E nella nostra stessa comunità cristiana prima che pastorale, dopo le ferite patite lo scorso anno a motivo di abusi solo in parte chiariti e giudicati, nei confronti di ragazzi e giovani, siamo riusciti a ritrovare non dico la pace ma la serenità? Che non vuol dire dimenticare, voltare pagina, classificare come ‘incidente di percorso’, ma invece interrogarsi seriamente su come, tutti, non solo i preti, ci prendiamo cura dei nostri ragazzi. Un percorso è stato, faticosamente, avviato ed ora ha bisogno di partecipazione convinta, consapevole, responsabile, da parte di tutti, fedeli o meno, praticanti o ‘saltuari’. Speriamo accada. Perchè anche questa è pace.

Siamo continuamente richiamati, sollecitati, invitati, ad essere ‘operatori di pace’ ma diciamoci la verità, cosa facciamo concretamente qui e ora?

Eppure l’Anno Santo appena concluso non è trascorso invano, ha comunque mobilitato milioni e milioni di persone in tutto il mondo. Quella parola, ‘speranza’, che ha caratterizzato il Giubileo e lo ha definito nel suo stesso essere, è davvero entrata nelle menti e forse più ancora nei cuori, al di là di discorsi, pellegrinaggi, pratiche e iniziative religiose ad ogni livello e pure ragguardevoli e benedette. Quella speranza è probabilmente un seme che deve ancora attecchire e sviluppare il germoglio della pace.

Il buon Dio che scrive dritto sulle righe storte delle pagine della storia del mondo ha posto dopo l’Anno Santo il centenario, l’ottavo, della morte di San Francesco.
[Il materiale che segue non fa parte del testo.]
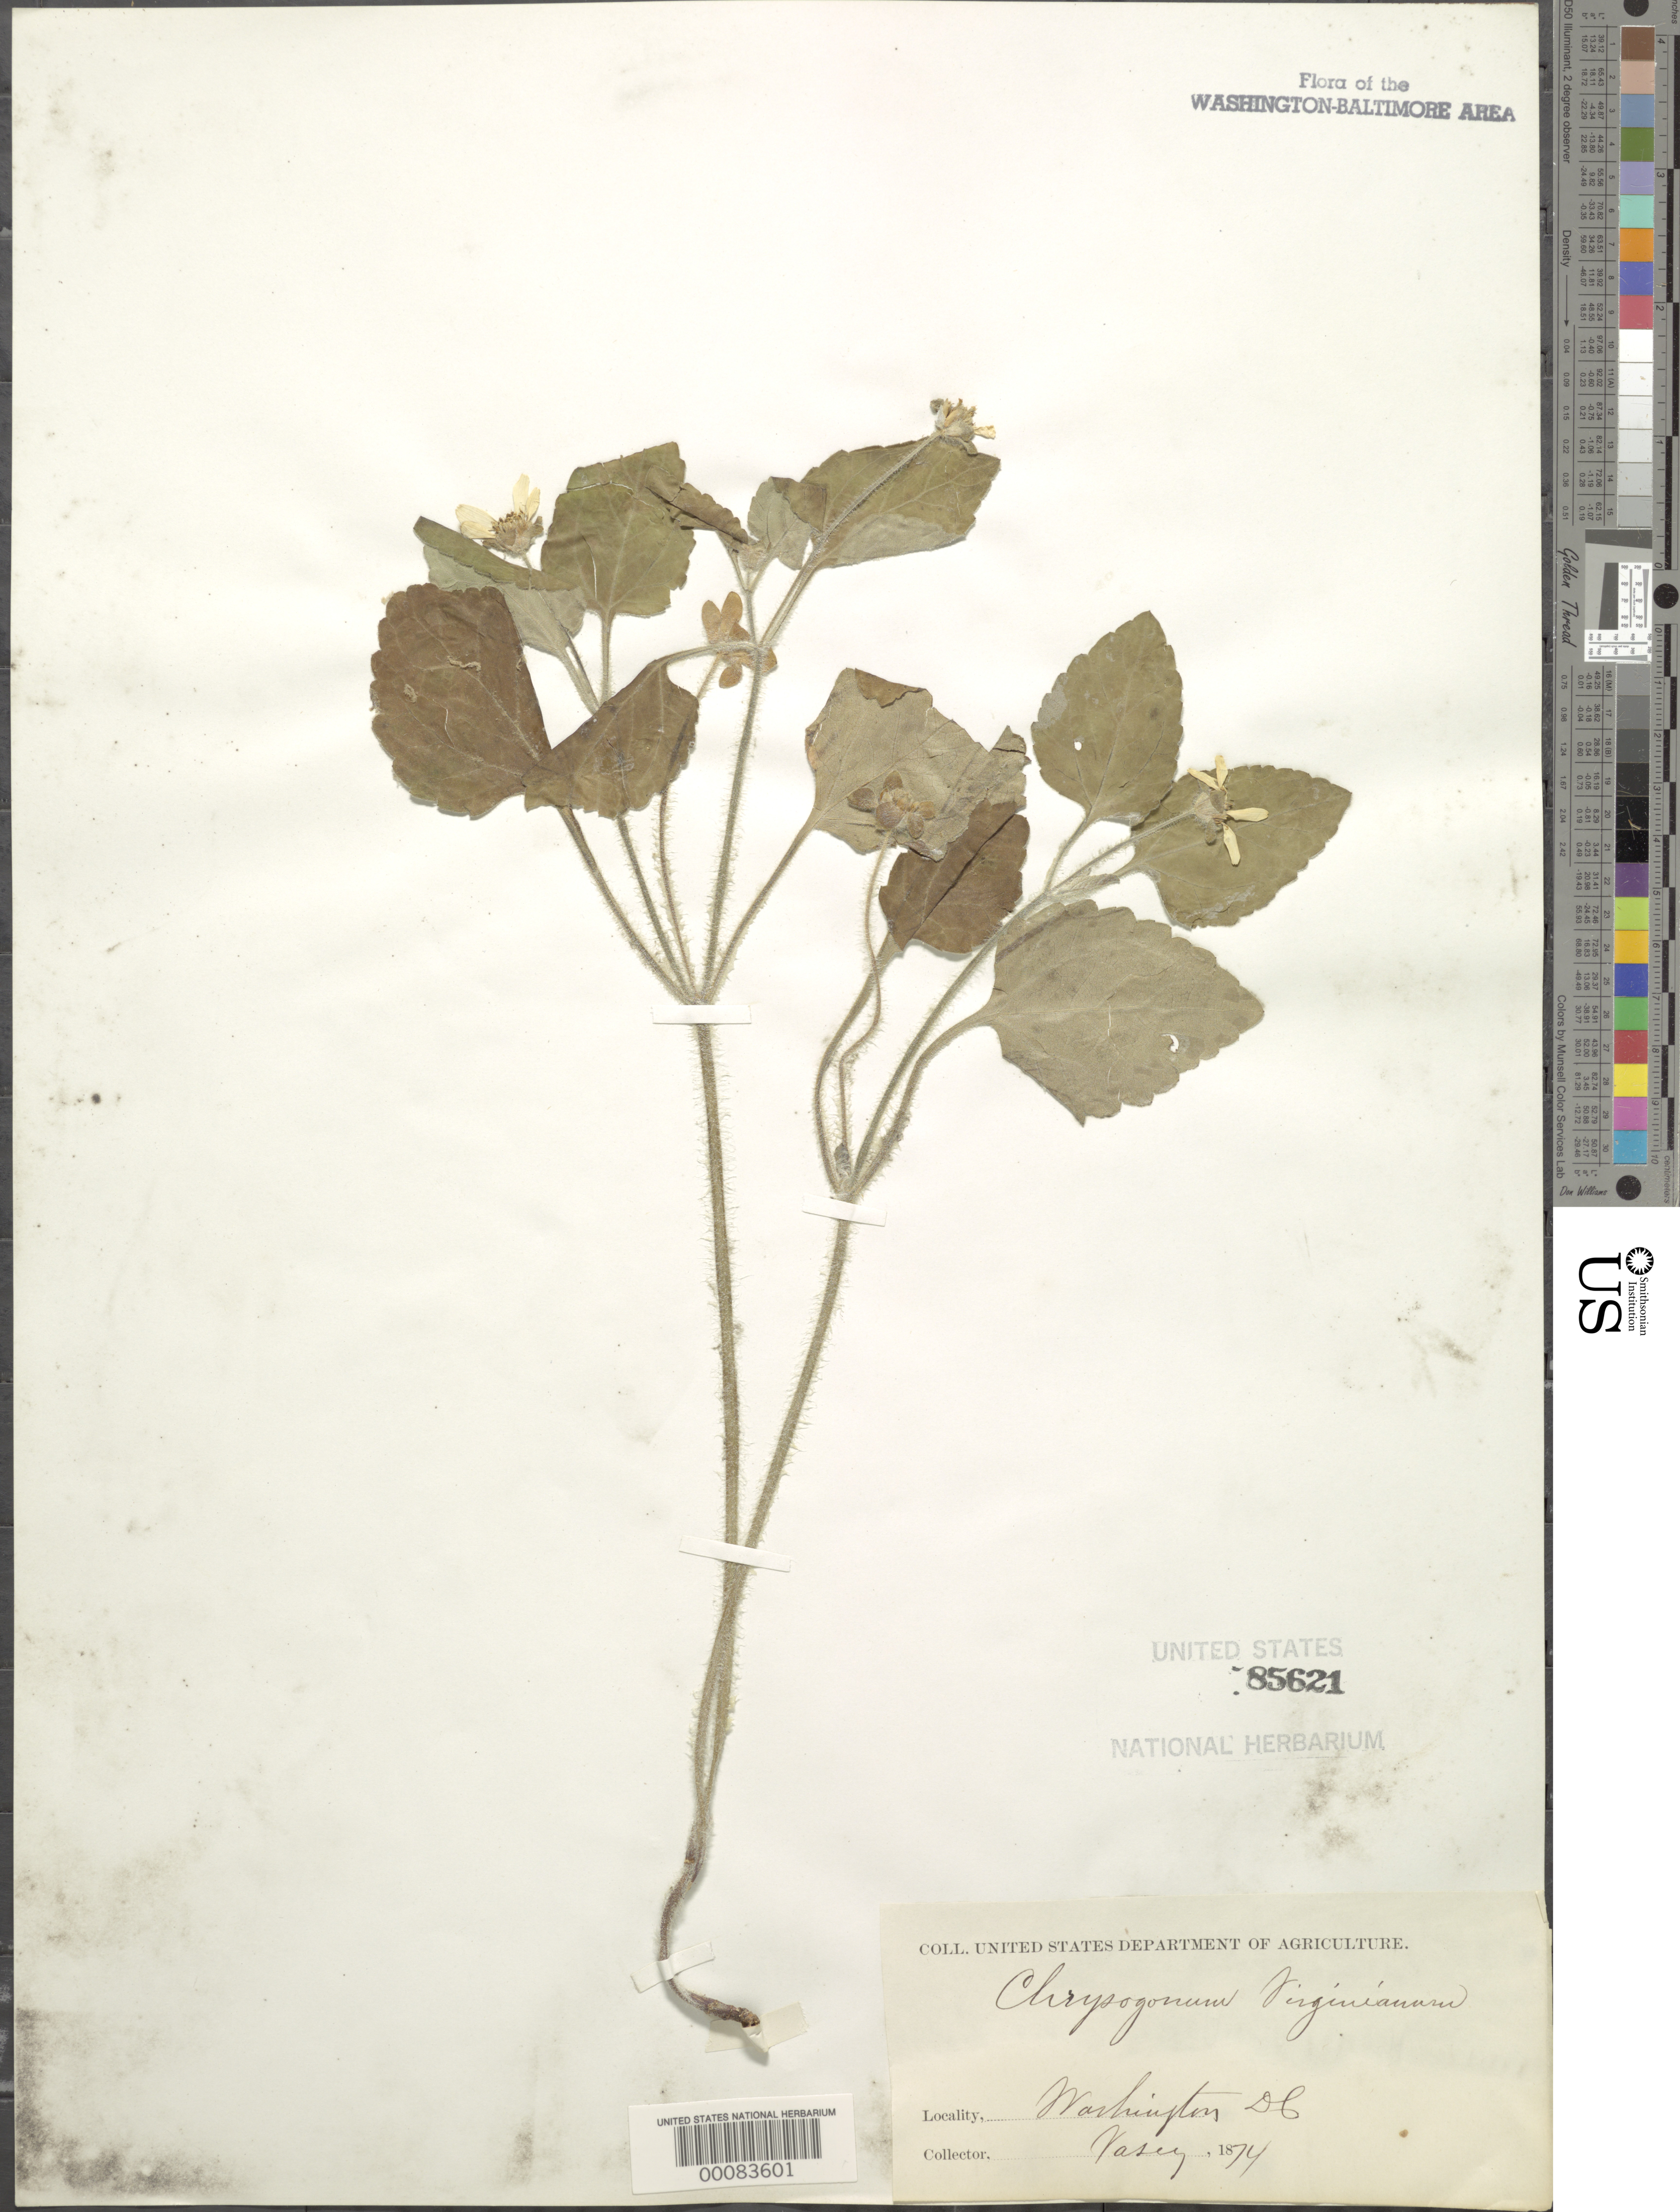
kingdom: Plantae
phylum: Tracheophyta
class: Magnoliopsida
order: Asterales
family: Asteraceae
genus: Chrysogonum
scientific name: Chrysogonum virginianum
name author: L.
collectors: G. Vasey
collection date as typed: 1874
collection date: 1874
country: United States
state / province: District of Columbia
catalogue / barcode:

E papa Leone lo ha subito indicato come un Anno Speciale.

E al poverello di Assisi ha affidato il suo desiderio, la sua speranza, la sua volontà di pace con una preghiera.

“San Francesco, fratello nostro, tu che ottocento anni or sono andavi incontro a sorella morte come un uomo pacificato, intercedi per noi presso il Signore.
Tu nel Crocifisso di San Damiano hai riconosciuto la pace vera, insegnaci a cercare in Lui la sorgente di ogni riconciliazione che abbatte ogni muro.
Tu che, disarmato, hai attraversato le linee di guerra e di incomprensione, donaci il coraggio di costruire ponti dove il mondo erige confini,
In questo tempo afflitto da conflitti e divisioni, intercedi perché diventiamo operatori di pace: testimoni disarmati e disarmanti della pace che viene da Cristo. Amen”.